I must confess that at first sight San Antonio was disappointing. What we had expected I do not know. What we found was a whitewashed village set on a rocky slope by an enclosed bay. The situation was delightful; but after the grandly characteristic city of Iviza this zealously whitewashed town, in spite of its antiquity, seemed insignificant and new.
Antonio, the friend whom Don Pepe sought, was away on his "possession." So while a willing messenger sped to fetch him, we visited the church. The cura was absent, though his lace-trimmed vestments—which, like the town, were white as the driven snow—were hanging to dry within the precincts by the church porch.
The church of San Antonio shares the attractive informality which is the distinctive feature of Ivizan architecture. It was once a fortress of defence against the Moors.
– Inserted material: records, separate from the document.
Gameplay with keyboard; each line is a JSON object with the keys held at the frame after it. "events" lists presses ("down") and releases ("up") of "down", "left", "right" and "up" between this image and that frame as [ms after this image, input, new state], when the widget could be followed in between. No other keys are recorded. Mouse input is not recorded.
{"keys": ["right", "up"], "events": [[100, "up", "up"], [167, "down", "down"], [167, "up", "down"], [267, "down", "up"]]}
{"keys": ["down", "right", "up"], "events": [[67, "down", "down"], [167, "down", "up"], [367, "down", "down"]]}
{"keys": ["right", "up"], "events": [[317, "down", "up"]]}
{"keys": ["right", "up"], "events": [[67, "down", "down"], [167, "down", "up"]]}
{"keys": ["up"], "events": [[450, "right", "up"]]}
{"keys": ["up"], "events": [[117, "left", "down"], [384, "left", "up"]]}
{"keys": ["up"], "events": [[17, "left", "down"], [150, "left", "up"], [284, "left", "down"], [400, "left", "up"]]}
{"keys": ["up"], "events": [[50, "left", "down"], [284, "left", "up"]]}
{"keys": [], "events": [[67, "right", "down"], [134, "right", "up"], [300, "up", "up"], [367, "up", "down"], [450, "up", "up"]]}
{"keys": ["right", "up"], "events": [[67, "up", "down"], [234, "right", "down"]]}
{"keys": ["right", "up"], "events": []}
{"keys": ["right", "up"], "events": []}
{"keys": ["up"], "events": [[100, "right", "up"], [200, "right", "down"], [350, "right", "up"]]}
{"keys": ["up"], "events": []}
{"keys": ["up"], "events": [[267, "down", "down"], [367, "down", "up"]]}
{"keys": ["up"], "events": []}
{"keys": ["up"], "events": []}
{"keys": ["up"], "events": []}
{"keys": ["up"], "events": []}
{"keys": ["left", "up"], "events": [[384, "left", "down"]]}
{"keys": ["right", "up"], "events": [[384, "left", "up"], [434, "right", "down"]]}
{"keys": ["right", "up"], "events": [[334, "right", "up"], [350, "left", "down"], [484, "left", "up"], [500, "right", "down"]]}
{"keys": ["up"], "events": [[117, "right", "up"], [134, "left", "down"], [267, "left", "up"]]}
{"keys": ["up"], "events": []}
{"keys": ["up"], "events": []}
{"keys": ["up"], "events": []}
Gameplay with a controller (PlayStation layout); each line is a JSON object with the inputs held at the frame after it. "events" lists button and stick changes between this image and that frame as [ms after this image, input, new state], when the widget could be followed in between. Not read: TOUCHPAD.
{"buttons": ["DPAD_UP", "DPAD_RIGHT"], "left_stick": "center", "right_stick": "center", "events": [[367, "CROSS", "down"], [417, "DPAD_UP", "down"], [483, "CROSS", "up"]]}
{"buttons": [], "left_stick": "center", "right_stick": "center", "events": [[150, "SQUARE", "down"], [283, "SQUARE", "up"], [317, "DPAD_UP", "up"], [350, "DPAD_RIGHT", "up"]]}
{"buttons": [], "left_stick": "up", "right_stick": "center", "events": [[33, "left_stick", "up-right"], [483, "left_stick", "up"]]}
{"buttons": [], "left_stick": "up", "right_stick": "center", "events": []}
From the flat roof we had a magnificent survey of the country about, saw the bay, which, like all the water about the island, abounds in fish, and the lighthouse, to which Don Pepe promised to take us, and the rough track up the solid rock towards the Cueva de Santa Inés, into whose recesses Antonio was going to guide us.
We had left the church and were moving in the direction of the lighthouse, when the padre's quick eyes noted a figure hastening towards us. The messenger had done his work. Antonio had returned.
The señor was in the prime of manhood and on the eve of marriage. After our other sightseeing was done, we were promised a glimpse of his chosen one—or, to speak quite correctly, of the damsel who had selected him; for, as I have said before, in Iviza it is the lady who chooses.
On the sunny bank near the lighthouse we encountered an interesting and venerable trio—the Alcalde, the Captain of the Port, who wore earrings, and the cura of San Antonio. With them also our padre was a favourite. The cura urged us to return to the curato and take coffee with him. But the afternoon was passing and there was still much to see.
So we said good-bye and left them with something of envy in our hearts, to resume their dawdle among the white flowering asters and butterflies, by the shores of the placid bay. Wherever their lives had been passed, they seemed at length to have found anchorage in a spot remote from the storms and dissensions that agitate and perplex the world.
The men walked the mile to the cave. I drove, but many times during the short journey I realized that it would have been far less exertion to walk. The road lay over wickedly disposed rock, and when my hat was not butting the canvas sides of the trap it was violently colliding with that of the driver, who, though he bounced up and down on his seat, still managed to preserve his air of imperturbable calm.
The story of this subterranean chapel is a curious and interesting one. It is believed that in the early years following the conquest, before the fortress was converted into a church, the inner chamber of the cave was used as a temple where Mass and other religious services were held. Some time later—probably towards the end of the sixteenth century—a wooden image of the martyred Saint Inés was discovered in the cave, an image that, though it was several times removed to the Church of San Antonio, always mysteriously reappeared in the cave. This was ultimately accepted as a sign that the saint desired her image to remain in the cave, which then received her name.